Тихий Джанки вскрикнул, очнувшись, и схватился за нож, но тут ощутил, что в ладони что-то липко шевелится. Сквозь решетку судорожно стиснутого кулака пробивалось оранжевое свечение. «Какие еще, блядь, киргизо-корейцы?!» - выругался он по-русски без какого-либо акцента.

 

Ким

Ким вышел из порнотеатра совершенно бледный, с лицом, не выражавшим вообще ничего. Словно его стерли, словно каллиграфу, сотворившему его, устроили локальную культурную революцию. Сломали пальцы рук и ног и заставили стирать все свои произведения. А лицо Кима было (увы, опять!) было последним. Больше не было сил, было лишь желание не подохнуть, словно собака, от рук двух стражей-деревенщин. Впрочем, это так и так произошло. На передней стороне головы осталась эмоция бильярдного шара. Со временем стала проступать цифра «8». Автоматически фиксируя происходящее, глаза передавали образ губ Дени, движения которых заключали в себе что-то вроде «эй, что произошло?» или «где твое лицо?» - категории, не имевшие к произошедшему никакого отношения.

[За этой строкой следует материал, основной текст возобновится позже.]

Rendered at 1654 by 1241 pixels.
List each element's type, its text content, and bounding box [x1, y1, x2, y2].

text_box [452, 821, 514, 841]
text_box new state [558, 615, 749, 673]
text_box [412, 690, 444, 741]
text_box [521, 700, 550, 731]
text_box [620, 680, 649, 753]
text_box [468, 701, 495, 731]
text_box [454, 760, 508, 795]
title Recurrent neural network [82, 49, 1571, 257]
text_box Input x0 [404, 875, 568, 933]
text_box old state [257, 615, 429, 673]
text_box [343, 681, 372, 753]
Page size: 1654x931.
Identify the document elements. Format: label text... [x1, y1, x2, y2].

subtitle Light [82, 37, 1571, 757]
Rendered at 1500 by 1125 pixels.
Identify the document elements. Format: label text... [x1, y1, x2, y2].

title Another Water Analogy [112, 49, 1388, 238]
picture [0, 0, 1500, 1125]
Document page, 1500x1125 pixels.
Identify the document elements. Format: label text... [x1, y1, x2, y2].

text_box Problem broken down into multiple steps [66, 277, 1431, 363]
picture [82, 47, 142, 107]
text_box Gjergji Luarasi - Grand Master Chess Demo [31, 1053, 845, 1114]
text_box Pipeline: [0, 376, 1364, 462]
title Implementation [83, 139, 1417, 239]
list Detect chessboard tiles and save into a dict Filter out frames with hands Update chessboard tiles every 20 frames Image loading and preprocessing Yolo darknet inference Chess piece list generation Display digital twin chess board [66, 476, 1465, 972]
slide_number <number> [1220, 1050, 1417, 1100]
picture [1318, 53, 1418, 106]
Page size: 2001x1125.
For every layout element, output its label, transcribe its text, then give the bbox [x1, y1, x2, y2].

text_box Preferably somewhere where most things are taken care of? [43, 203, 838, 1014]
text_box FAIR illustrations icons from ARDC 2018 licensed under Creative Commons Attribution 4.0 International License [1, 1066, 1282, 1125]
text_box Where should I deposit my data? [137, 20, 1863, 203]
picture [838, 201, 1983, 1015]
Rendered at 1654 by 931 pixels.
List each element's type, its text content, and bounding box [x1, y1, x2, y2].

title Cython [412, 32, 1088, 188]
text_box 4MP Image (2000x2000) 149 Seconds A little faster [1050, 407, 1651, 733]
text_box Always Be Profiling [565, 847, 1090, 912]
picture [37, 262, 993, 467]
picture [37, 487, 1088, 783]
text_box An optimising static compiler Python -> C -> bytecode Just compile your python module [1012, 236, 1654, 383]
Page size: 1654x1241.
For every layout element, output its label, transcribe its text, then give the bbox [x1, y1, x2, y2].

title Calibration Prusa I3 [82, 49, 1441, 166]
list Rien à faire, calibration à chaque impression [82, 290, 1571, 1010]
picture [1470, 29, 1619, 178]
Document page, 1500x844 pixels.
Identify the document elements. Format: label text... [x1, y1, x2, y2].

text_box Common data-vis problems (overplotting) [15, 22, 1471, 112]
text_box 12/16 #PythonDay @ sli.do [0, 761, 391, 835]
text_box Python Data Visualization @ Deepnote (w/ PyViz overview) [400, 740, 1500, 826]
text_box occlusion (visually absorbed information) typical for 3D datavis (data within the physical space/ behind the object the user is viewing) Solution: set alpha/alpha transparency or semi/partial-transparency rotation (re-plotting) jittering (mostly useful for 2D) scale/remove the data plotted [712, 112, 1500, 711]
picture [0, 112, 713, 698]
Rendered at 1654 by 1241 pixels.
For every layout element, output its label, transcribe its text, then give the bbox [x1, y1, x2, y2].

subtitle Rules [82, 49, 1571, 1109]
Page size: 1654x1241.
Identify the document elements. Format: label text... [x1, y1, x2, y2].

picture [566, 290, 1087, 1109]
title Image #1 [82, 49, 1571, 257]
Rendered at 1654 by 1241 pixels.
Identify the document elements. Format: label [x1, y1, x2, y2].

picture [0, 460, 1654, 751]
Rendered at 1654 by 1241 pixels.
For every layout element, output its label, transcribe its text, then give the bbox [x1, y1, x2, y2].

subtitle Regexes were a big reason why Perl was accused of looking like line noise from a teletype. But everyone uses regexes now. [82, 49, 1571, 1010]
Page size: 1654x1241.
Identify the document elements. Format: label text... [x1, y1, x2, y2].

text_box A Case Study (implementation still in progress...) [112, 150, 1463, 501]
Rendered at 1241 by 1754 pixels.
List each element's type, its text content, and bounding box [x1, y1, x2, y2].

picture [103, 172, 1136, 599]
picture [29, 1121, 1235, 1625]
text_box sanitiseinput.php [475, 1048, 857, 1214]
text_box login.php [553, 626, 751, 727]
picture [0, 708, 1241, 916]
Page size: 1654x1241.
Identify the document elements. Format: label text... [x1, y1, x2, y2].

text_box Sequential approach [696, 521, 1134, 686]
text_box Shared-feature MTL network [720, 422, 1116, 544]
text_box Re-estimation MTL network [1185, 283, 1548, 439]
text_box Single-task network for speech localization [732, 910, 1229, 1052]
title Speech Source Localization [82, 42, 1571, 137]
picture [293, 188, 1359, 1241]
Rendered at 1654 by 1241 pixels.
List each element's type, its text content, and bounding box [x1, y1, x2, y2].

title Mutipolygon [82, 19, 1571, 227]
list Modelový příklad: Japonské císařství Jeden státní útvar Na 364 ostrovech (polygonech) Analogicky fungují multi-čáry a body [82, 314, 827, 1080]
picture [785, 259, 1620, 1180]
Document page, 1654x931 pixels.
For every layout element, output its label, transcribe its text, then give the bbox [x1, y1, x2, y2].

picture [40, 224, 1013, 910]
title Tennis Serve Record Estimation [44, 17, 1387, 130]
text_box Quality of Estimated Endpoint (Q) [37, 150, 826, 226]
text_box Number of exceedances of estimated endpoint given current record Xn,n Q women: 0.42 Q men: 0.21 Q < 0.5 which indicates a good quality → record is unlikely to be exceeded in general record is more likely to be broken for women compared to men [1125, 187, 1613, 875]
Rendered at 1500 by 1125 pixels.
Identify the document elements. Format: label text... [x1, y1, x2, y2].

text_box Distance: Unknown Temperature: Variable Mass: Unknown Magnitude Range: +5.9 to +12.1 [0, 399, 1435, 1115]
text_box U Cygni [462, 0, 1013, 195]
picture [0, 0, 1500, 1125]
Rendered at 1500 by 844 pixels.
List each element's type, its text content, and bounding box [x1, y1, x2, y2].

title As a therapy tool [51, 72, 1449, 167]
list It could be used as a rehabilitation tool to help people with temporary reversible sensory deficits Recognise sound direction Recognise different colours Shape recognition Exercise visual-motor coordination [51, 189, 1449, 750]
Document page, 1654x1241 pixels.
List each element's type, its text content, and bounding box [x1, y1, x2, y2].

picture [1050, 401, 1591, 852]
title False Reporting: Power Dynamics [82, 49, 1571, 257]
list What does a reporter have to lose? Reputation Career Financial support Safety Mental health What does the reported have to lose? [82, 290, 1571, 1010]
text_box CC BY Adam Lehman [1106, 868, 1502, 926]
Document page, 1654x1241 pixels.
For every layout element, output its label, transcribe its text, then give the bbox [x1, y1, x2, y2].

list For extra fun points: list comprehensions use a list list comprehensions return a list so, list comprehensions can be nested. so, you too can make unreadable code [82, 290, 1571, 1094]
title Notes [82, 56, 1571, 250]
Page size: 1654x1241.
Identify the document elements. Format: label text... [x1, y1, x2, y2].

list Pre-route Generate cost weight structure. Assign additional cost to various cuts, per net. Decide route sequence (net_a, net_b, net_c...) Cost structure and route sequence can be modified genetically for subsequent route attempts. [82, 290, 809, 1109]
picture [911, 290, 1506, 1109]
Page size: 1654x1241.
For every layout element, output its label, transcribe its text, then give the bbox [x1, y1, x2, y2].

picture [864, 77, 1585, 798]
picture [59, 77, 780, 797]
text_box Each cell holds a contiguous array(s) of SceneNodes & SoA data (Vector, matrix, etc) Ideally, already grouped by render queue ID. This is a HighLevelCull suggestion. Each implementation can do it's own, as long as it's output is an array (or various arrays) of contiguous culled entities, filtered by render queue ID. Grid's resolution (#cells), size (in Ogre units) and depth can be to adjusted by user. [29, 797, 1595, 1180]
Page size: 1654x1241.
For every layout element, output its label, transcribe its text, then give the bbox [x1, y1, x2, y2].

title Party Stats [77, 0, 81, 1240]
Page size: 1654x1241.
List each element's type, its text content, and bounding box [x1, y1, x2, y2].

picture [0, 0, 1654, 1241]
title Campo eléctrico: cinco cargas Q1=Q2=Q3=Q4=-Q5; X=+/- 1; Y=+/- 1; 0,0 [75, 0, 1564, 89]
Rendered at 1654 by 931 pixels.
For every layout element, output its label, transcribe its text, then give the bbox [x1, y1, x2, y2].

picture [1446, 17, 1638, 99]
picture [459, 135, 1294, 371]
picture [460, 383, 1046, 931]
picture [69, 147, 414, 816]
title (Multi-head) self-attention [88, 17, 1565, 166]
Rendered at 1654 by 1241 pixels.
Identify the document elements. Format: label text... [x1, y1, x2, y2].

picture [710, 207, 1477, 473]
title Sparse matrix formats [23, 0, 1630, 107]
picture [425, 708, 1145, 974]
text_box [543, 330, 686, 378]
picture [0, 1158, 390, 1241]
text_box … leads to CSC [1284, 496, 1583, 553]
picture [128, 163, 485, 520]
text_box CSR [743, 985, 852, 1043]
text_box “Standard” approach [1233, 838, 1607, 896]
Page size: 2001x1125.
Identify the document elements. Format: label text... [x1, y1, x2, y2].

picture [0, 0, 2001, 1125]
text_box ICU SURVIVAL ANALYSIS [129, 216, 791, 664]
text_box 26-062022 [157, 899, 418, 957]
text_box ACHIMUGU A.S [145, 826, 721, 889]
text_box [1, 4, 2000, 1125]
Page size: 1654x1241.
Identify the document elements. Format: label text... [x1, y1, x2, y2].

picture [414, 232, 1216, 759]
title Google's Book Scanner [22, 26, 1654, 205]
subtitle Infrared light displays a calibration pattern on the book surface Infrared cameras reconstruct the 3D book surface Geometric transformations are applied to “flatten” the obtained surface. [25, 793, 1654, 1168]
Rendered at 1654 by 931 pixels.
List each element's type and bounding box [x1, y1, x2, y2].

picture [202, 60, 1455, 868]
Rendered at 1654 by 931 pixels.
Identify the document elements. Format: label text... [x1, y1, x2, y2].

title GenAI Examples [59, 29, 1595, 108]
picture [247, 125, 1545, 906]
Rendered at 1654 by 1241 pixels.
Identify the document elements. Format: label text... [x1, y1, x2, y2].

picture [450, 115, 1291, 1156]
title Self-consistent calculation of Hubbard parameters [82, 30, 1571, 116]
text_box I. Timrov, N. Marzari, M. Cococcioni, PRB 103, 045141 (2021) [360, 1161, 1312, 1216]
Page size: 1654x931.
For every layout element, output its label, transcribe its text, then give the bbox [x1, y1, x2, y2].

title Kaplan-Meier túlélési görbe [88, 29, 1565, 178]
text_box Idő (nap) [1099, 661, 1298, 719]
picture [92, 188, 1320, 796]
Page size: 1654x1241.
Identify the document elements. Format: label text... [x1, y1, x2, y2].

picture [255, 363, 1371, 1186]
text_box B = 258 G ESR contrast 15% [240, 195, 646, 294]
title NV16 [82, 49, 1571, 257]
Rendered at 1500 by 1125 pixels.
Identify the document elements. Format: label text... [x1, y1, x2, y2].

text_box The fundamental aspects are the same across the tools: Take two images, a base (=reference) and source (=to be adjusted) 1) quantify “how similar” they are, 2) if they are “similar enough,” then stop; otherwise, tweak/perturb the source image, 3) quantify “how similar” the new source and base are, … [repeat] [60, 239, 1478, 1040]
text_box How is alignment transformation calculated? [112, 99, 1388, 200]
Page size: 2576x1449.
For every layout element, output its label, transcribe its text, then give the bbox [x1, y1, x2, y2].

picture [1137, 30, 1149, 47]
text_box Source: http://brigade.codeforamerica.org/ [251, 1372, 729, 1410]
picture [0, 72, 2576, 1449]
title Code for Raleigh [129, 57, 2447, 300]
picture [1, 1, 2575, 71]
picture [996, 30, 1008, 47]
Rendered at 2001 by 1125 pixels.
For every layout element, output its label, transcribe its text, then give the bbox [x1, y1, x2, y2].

Восьмиугольный плексигласовый аквариум, в центре вращающийся подиум. На подиуме удивительной красоты восточноевропейская девушка в ярко-красном бикини. Рост где-то метр восемьдесят, прямые пшеничные волосы, искристые ониксовые глаза, круглая попка и высокая грудь – всё то, что провоцирует резкий толчок тестостерона прямо в сердце и усаживает клиента намертво в его глубокое кресло. Шоу начинается. На подиум поднимаются парни-порноактеры и, не обращая внимания на вращение, поочередно трахают девушку. Её чересчур идеальная кожа, словно застывающий воск, лишь немного деформируется.

Она продолжает вращаться, выпрямляется. Кончив ей на лицо, парни поправляют макияж и белье на ней. В её левой ноздре зевает бордовый бегемотик и тонко сплевывает по канальчику на её губы. С подбородка капает густая кровь. Она кашляет. Новая партия порноактеров. Они стонут и урчат, раздаются звуки шлепков и ударов. Поправляют макияж и белье. Вращение ускоряется. Её повисшие руки, как и её волосы, пытаются задержать вращение, слабовольно опаздывая за телом. Еле заметно начинают работать старомодные дворники у нижней кромки её глаз – веки дрогнули и раскололись двумя вокзалами на сразу два зеркальных бульвара Мажента.

Она не вытирает кровь с щек, с губ, с подбородка. Вращение и ритм кашля – чаще, быстрее. Еще одна партия. Еле запрыгивают на подиум. Мычание, звук хлыста по оголенной плоти, хруст хрящей. Ничего не поправляют, нечего поправлять – её рвет кровью, кашель выдирает кусочки легких, которые долетают до стенок аквариума. Еще быстрее! Обезумевший гончарный круг в противоходе - Хнум уверовал в деконструкцию! Стенки покрываются бурыми пятнами и линиями, сползают куски камелий и лилий.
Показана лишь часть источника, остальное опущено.